------ Study material
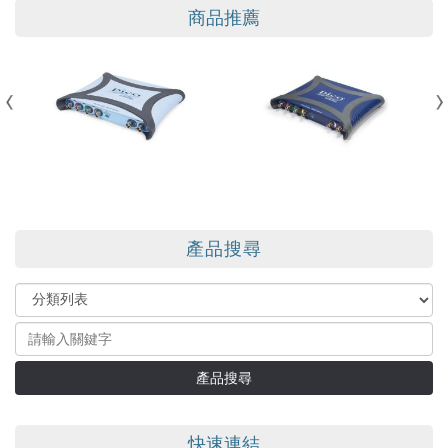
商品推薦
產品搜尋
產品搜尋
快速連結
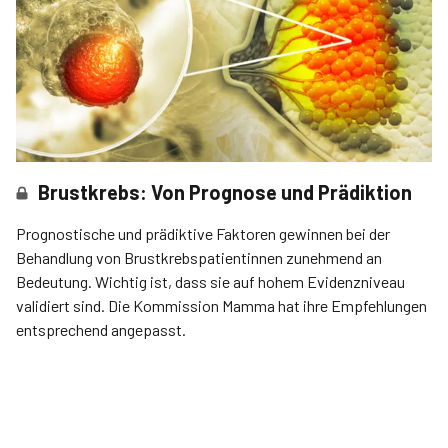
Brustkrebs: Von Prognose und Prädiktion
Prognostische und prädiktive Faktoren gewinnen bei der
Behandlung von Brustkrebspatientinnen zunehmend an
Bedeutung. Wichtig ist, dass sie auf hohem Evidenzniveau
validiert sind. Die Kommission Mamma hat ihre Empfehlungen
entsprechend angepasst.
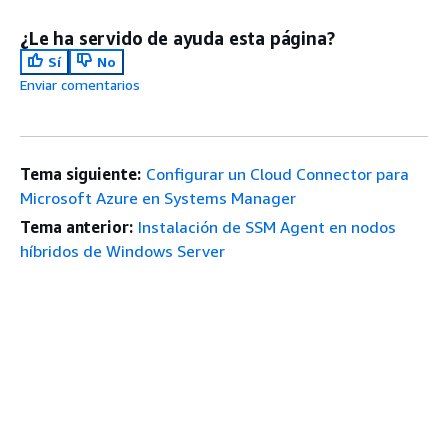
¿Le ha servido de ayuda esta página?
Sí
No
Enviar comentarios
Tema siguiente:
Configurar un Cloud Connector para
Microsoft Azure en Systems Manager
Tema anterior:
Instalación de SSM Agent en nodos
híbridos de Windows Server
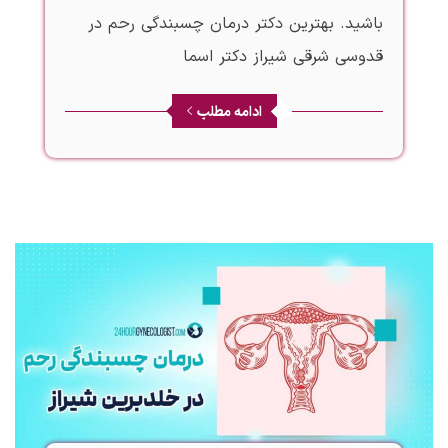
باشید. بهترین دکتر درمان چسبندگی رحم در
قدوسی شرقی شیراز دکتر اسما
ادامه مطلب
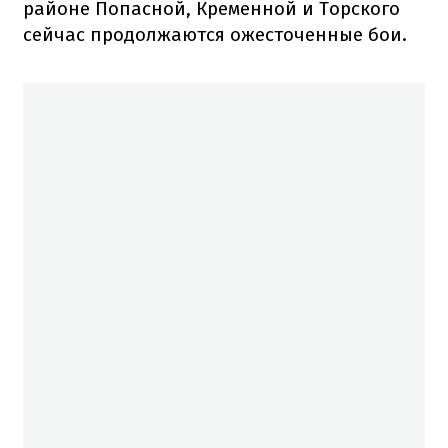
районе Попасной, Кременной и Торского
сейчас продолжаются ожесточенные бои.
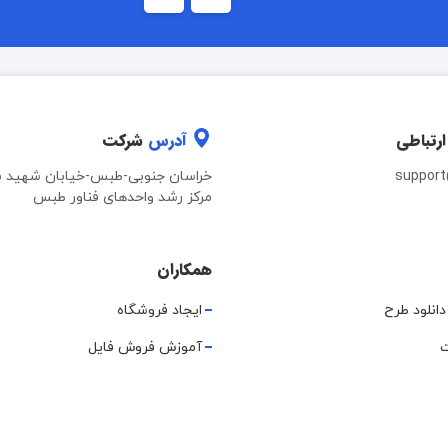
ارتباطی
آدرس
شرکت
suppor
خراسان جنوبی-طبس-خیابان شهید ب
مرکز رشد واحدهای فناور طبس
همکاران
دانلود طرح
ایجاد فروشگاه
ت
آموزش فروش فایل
------------
------ Study material
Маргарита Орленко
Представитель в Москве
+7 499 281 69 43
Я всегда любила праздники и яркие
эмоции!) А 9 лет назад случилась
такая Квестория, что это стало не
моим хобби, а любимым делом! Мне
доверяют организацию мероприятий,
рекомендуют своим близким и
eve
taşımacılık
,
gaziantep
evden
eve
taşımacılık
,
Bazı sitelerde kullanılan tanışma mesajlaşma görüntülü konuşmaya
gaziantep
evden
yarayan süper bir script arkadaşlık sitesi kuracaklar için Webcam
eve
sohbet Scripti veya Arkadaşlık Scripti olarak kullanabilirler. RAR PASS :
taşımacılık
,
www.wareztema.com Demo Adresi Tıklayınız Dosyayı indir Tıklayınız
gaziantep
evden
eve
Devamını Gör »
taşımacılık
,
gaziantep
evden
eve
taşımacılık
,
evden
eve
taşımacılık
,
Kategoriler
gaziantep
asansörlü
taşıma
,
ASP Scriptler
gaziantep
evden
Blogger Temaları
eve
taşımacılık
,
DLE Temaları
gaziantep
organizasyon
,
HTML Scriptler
------------
------ Study material
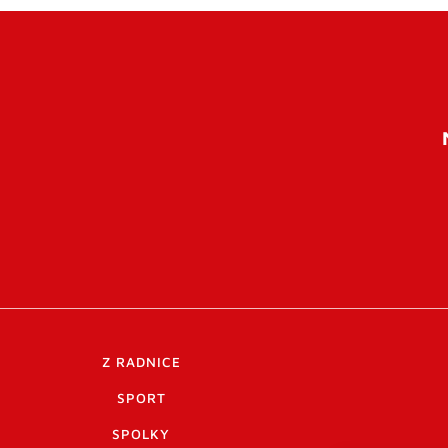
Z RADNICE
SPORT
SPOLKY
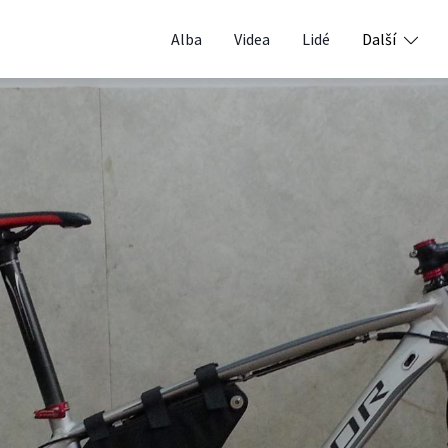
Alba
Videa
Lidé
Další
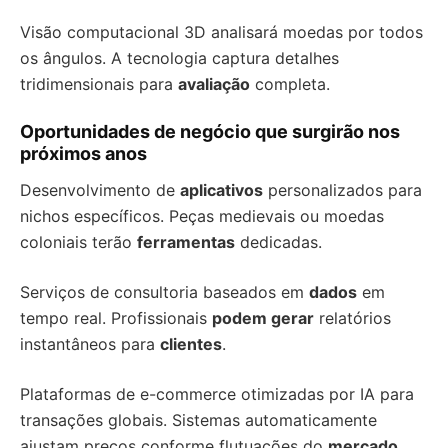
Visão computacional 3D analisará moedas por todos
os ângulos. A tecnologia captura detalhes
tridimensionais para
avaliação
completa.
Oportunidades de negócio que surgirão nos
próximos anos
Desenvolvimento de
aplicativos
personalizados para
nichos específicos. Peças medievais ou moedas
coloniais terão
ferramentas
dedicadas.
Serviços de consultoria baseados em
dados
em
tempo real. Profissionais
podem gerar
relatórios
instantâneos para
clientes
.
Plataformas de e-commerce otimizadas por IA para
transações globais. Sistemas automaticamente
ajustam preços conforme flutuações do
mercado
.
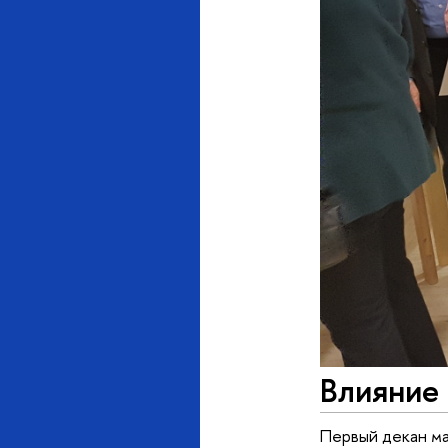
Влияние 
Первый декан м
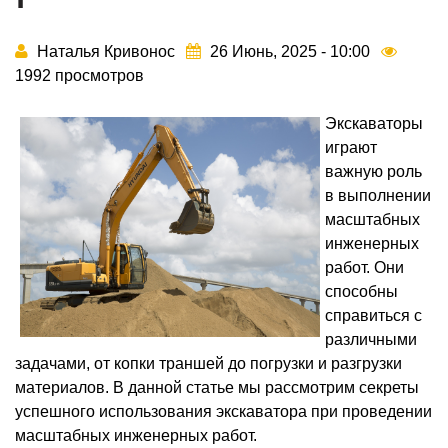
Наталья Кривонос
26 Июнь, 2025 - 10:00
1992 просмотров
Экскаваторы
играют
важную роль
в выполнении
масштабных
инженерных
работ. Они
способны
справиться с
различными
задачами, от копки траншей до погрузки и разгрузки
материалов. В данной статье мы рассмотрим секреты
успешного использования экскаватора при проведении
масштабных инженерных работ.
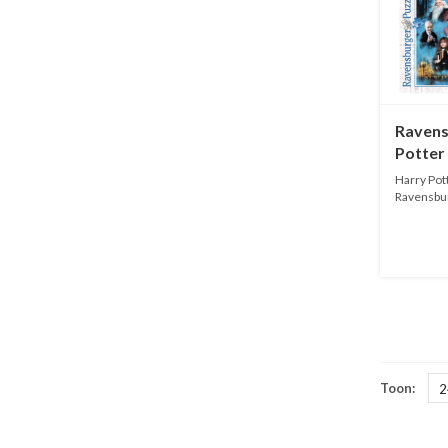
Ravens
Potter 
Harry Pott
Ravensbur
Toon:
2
------------
### Directive:
Using the entries above, return exactly the lines from the line with "рекомендуют своим близким и" to the line with "HTML Scriptler", counting both of those lines.

### Response:
рекомендуют своим близким и
eve
taşımacılık
,
gaziantep
evden
eve
taşımacılık
,
Bazı sitelerde kullanılan tanışma mesajlaşma görüntülü konuşmaya
gaziantep
evden
yarayan süper bir script arkadaşlık sitesi kuracaklar için Webcam
eve
sohbet Scripti veya Arkadaşlık Scripti olarak kullanabilirler. RAR PASS :
taşımacılık
,
www.wareztema.com Demo Adresi Tıklayınız Dosyayı indir Tıklayınız
gaziantep
evden
eve
Devamını Gör »
taşımacılık
,
gaziantep
evden
eve
taşımacılık
,
evden
eve
taşımacılık
,
Kategoriler
gaziantep
asansörlü
taşıma
,
ASP Scriptler
gaziantep
evden
Blogger Temaları
eve
taşımacılık
,
DLE Temaları
gaziantep
organizasyon
,
HTML Scriptler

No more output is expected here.